The Courtyard Theatre
The fast-paced show Coverage by Ashley Pearson takes us to the American newsroom of the Odyssey News Network (ONN) which is covering the political clashes between Julius Caesar and his opponents in the Senate and business.
The core events of Shakespeare’s play remain unchanged and unfold in a series of interviews, panel discussions and speeches on the steps of the Senate. Key speeches are also left unmodified.
At ONN, the ambitious reporter Laurel (Laila Bouromane) comes into conflict with the station anchor Lisa (Holly Joyce) over her promotion of a tabloid story about Julius Caesar’s wife Calpurnia.
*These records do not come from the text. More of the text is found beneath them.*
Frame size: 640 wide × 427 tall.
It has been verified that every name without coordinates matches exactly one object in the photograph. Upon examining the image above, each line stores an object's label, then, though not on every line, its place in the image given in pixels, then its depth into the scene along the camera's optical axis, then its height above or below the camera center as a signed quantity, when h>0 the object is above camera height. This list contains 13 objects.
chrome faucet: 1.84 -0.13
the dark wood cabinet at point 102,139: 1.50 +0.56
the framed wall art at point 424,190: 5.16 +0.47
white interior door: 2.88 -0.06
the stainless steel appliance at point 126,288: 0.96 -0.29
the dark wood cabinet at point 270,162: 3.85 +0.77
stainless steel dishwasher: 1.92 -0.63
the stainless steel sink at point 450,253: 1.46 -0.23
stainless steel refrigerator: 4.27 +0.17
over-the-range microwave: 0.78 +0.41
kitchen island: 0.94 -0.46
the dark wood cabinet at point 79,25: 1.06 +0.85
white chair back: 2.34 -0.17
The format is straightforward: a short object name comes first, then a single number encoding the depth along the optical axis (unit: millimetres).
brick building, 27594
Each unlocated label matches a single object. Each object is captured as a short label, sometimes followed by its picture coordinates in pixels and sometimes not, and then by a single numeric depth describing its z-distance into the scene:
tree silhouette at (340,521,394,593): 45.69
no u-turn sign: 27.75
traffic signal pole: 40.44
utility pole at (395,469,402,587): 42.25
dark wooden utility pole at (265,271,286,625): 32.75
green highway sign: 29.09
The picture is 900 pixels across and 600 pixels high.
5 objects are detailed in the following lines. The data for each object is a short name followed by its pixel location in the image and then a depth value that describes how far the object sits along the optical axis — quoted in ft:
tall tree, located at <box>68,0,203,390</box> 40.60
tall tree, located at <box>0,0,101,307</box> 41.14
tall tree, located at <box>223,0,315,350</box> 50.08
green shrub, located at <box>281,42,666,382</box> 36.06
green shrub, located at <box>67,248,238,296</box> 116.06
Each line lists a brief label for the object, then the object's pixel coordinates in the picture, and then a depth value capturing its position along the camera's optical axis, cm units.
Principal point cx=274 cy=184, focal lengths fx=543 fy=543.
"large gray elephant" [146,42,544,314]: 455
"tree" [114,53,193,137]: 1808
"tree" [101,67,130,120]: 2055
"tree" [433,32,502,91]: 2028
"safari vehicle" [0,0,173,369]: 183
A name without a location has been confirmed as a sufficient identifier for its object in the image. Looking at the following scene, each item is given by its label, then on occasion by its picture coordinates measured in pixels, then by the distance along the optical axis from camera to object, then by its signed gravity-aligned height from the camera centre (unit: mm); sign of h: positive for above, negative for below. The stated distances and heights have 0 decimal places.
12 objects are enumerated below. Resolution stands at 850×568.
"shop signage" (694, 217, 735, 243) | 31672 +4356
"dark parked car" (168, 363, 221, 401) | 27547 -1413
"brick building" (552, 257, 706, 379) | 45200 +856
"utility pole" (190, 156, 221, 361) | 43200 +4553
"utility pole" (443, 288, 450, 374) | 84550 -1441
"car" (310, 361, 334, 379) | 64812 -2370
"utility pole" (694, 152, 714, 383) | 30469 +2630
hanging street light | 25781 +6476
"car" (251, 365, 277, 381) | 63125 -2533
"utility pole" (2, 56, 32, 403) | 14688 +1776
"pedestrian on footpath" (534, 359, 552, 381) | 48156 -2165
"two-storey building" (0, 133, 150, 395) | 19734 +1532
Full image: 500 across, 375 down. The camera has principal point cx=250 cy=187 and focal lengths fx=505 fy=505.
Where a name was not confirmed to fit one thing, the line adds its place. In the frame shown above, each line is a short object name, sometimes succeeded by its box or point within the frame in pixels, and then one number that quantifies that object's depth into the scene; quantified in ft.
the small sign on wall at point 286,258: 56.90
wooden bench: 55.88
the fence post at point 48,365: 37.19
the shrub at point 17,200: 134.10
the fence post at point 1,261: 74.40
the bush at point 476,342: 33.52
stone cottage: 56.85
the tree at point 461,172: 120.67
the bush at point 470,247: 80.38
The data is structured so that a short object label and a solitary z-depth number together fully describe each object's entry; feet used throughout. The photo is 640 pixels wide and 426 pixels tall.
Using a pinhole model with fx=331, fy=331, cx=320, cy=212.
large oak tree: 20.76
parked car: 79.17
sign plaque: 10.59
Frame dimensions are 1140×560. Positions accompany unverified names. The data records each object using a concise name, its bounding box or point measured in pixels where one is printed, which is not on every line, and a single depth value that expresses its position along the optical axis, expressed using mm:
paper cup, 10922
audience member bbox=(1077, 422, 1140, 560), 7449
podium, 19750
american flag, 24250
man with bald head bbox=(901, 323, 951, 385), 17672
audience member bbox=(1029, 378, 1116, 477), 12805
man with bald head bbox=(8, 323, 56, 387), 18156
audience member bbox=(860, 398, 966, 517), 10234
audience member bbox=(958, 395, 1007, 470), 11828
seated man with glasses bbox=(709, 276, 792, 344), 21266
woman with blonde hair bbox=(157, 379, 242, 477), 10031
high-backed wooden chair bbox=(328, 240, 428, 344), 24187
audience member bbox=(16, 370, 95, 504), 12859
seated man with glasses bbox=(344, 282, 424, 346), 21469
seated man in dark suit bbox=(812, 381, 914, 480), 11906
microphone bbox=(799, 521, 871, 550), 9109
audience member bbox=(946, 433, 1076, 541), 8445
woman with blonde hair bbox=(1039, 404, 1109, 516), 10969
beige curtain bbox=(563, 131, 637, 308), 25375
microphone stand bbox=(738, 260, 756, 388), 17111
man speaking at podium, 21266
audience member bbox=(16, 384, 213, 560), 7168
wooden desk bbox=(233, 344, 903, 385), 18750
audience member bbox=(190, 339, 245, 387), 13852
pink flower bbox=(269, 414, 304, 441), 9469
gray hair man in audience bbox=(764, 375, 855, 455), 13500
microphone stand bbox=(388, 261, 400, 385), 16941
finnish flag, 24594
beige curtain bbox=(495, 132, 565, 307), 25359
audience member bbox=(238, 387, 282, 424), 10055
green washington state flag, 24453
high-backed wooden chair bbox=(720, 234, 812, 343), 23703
Laurel wants the job of anchor and sees the opportunity when she gets hold of a recording of two leading political figures conspiring against Ceasar.
There is an excitement and bustle about the newsroom operation. The conversation is bright and witty. It is amusing even when it is about the most whimsical subjects such as the reasons the cameraman Ed (Matthew Chiasson) is walking about without shoes.
The characters are all believable and in general well performed by a large and able cast. The show also treats seriously the clash between characters whether that clash is about who holds power in the country or who gets what job in the workplace.
Unfortunately, the cuts to Shakespeare’s text does also take away much of its depth and drama. It is difficult to understand why the conspirators want to get rid of Caesar. The rumour that circulates in the newsroom following his death, that it was a consequence of his stance on gun control, may have topicality but it isn’t really explored in this play.
I also doubt that anybody watching Coverage was given any reason to really care about the offstage deaths of any of the characters.
However, the imaginative framing and performance of many of the speeches can give them a very watchable accessibility.
Caius Cassius (Martin South) is no longer the lean and hungry rebel but rather a charming, bullying Senator from a southern state who is perfectly at ease smiling into the camera recalling how he saved Ceasar’s life or leading an interview panel in the harsh mocking of Mark Anthony.
Martin South gives an outstanding performance as the confident and engaging Senator whose charm always has that edge of menace for those who come up against him.
Claudia Archer plays a very sympathetic Mark Antony. Her speeches are delivered with a fine attention to the persuasive power of their meaning, particularly when she speaks to a nation shocked at the murder of Caesar.
The upbeat banter of the journalists is the centre of this show and it is the part the audience really warms to, but it also lacks any depth. The humour helped us believe in the characters relationships but it didn’t take us anywhere.
Having said which, the show has so many entertaining elements it never for a moment lost my attention and was well worth seeing.